◆ What the task asks:
Edit the records below by changing every "Coming soon" to "Not yet available" and leaving everything else as it is.
(Data for the task)
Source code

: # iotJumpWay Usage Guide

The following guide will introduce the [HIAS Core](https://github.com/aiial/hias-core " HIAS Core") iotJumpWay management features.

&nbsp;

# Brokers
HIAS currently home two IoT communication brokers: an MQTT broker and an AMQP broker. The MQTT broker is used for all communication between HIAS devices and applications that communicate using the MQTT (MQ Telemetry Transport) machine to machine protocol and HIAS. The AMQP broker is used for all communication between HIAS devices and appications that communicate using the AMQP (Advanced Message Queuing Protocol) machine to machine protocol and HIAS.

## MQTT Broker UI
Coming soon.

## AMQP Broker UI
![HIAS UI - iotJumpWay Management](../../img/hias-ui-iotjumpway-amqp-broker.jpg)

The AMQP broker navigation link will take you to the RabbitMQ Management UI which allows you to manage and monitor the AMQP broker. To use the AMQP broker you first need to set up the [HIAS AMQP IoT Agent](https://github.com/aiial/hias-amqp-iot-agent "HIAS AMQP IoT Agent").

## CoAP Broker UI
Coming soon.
(End Data for the task)
◆ Result for this exercise:
Source code

: # iotJumpWay Usage Guide

The following guide will introduce the [HIAS Core](https://github.com/aiial/hias-core " HIAS Core") iotJumpWay management features.

&nbsp;

# Brokers
HIAS currently home two IoT communication brokers: an MQTT broker and an AMQP broker. The MQTT broker is used for all communication between HIAS devices and applications that communicate using the MQTT (MQ Telemetry Transport) machine to machine protocol and HIAS. The AMQP broker is used for all communication between HIAS devices and appications that communicate using the AMQP (Advanced Message Queuing Protocol) machine to machine protocol and HIAS.

## MQTT Broker UI
Not yet available.

## AMQP Broker UI
![HIAS UI - iotJumpWay Management](../../img/hias-ui-iotjumpway-amqp-broker.jpg)

The AMQP broker navigation link will take you to the RabbitMQ Management UI which allows you to manage and monitor the AMQP broker. To use the AMQP broker you first need to set up the [HIAS AMQP IoT Agent](https://github.com/aiial/hias-amqp-iot-agent "HIAS AMQP IoT Agent").

## CoAP Broker UI
Not yet available.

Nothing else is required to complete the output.